Nobody likes to be called to court. It can be downright annoying if you have to make time for a trip to court when you aren't even a party to a lawsuit so have nothing to lose or gain. But then again, it's the witnesses with nothing to lose or gain who can impact the outcome of a civil or criminal case. If you are served with a court subpoena, you may be able to get out of it in certain circumstances. But don't count on it.
You can get out of a court subpoena by filing a motion to quash the subpoena with the court. To file the motion, however, you must have a very good reason that will convince the court that you should not have to appear and testify.
Subpoenas Are Court Orders
If someone hands you a subpoena to appear in court, treat the document very carefully.

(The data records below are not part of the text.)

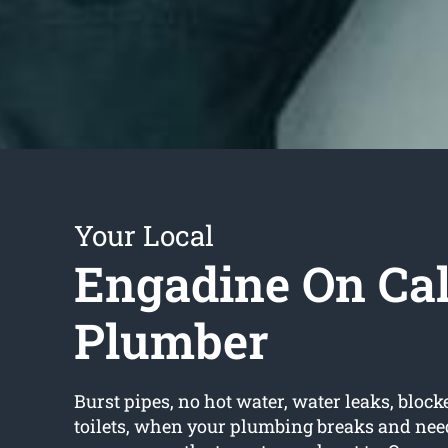
Your Local
Engadine On Cal
Plumber
Burst pipes, no hot water, water leaks, block
toilets, when your plumbing breaks and need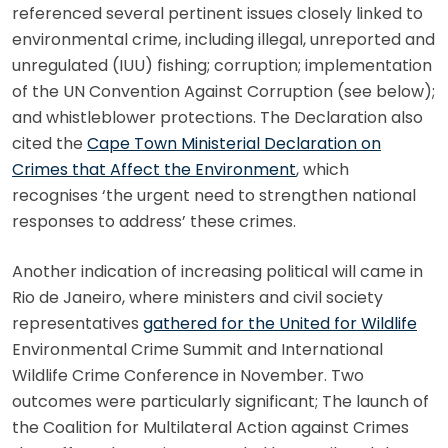
referenced several pertinent issues closely linked to
environmental crime, including illegal, unreported and
unregulated (IUU) fishing; corruption; implementation
of the UN Convention Against Corruption (see below);
and whistleblower protections. The Declaration also
cited the
Cape Town Ministerial Declaration on
Crimes that Affect the Environment
, which
recognises ‘the urgent need to strengthen national
responses to address’ these crimes.
Another indication of increasing political will came in
Rio de Janeiro, where ministers and civil society
representatives
gathered for the United for Wildlife
Environmental Crime Summit and International
Wildlife Crime Conference in November. Two
outcomes were particularly significant; The launch of
the Coalition for Multilateral Action against Crimes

Although it was probably written by an attorney, subpoenas are court orders and an important part of the judicial process. Subpoenas either order you to show up in court and testify in a particular case, or else they order you to produce documents relevant to a particular case that are in your possession and control. Some subpoenas do both.
What happens if you just ignore a subpoena? If you were properly served with the subpoena and you do not file a motion to quash, you can be held in contempt of court. That can mean a big fine or time in jail. You can also be held in contempt if you appear and refuse to testify unless some privilege applies.
Service of a Subpoena
In order to be valid and binding, a subpoena must be served on you. This means, effectively, that some adult must personally hand it to you or read it to you, then file a paper in court under oath about when and where you were served.

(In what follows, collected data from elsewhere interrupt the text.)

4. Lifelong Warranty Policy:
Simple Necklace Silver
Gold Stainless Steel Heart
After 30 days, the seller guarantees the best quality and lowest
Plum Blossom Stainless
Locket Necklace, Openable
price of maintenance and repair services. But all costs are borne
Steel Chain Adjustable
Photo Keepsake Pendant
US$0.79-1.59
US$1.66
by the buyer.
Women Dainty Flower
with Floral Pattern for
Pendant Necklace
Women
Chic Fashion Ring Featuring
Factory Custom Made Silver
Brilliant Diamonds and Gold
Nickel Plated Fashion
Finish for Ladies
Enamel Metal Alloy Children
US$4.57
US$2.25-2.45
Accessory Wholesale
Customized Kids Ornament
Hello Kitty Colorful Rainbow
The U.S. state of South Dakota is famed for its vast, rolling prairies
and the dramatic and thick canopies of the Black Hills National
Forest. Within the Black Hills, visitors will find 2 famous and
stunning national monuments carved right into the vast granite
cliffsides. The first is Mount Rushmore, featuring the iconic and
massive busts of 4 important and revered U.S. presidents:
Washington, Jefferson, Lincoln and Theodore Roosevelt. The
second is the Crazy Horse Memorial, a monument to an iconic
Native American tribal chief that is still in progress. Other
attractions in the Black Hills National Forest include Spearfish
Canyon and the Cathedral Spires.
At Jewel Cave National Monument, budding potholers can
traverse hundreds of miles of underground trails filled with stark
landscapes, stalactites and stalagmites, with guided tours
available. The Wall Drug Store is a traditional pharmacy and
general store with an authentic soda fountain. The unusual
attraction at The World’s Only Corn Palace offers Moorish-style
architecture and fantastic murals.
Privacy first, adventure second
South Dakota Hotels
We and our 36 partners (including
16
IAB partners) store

You may get emailed a subpoena, or receive one in the mail. But unless you respond to the people sending these, the subpoena is not binding. And you are not under a legal obligation to respond. However, if someone shows up at your door and hands the subpoena to you, you are officially served.
Motion to Quash the Subpoena
"Quash" is a funny legal term that sounds as if the subpoena will be squeezed out of existence. That's not far from the truth. If you have a valid reason to challenge the subpoena, and the court agrees with you, poof! The binding nature of the subpoena disappears.
The reasons a court will quash a subpoena for documents include practical matters, like the request is unreasonably burdensome, overly broad or not sufficiently specific. You can also object to a request for documents if you lost or destroyed them before you got the subpoena. States often limit the distance you have to travel for a subpoena (to 100 or 150 miles, for example), and the court will quash a subpoena that exceeds that distance.
You may be able to quash a subpoena for your testimony if the information you are supposed to testify about is privileged. The law that privacy is essential in some types of relationships, including lawyer/client and priest/penitent, does not allow questioning about those privileged matters. There is also a right (under the Fifth Amendment) to refuse to answer questions if they might incriminate you. While these privileges may give the court grounds to quash the subpoena, they also would provide a valid reason for you to refuse to answer questions if you do go to court.
- The information sought by the subpoena is "privileged."
- The evidence has been lost or destroyed (before receipt of the subpoena).
- The request is overbroad or lacks specificity.
- The request is unduly burdensome.
- The request may violate your Fifth Amendment right against self-incrimination.